Should be fine for that. Probably suck at trap, it will be heavier. But the Remington 870 is IMO the finest pump shotgun ever made.

My friend had one. It was heavy, he added side saddle and stuff that I wouldn't. But it will keep the bad guys at bay.

After like what 40 million sold or something that tells alot.

:sniper:


----------



## big_al_09 (Feb 26, 2007)

go with it. the 870 is a great gun that you could use for anything. from home defense to small game hunting.


----------



## bandman (Feb 13, 2006)

usmarine0352 said:


> After like what 40 million sold or something that tells alot.

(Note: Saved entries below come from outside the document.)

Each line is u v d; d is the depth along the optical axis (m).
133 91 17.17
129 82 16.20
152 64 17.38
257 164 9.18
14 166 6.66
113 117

It's 9 million but it doesn't really matter, it's the best pump of all-time! :beer:


----------



## 280IM (Mar 28, 2005)

Bandman have you ever shot a Model 12 Winchster? I have both a 870 and several Model 12"s, I would choose the the Model 12 over the 870. just my opinion. I am old you are young


----------



## Remington 7400 (Dec 14, 2005)

Personally, I think the Browning BPS/Ithaca 37 is the finest pump shotgun ever made.


----------



## Horsager (Aug 31, 2006)

The pump I'd choose would allow you to hold the trigger back and just keep pumping. Someone here knows what I mean, let the rest of them figure it out.


----------



## bandman (Feb 13, 2006)

280IM said:


> Bandman have you ever shot a Model 12 Winchster? I have both a 870 and several Model 12"s, I would choose the the Model 12 over the 870. just my opinion. I am old you are young


We have a model 12 .20 guage and it hasn't been shot for 10 years because she crapped the bed. 
One of the guys that occasionally comes w/ us a couple times a year just made the switch from his model 12 to an 870 super mag and is very pleased with it. 
Both guns have a great history but I would take the 870 every day of the week based on feel, looks, solidity, and durability.
To each their own...


----------



## Canada_Hunter (Mar 21, 2004)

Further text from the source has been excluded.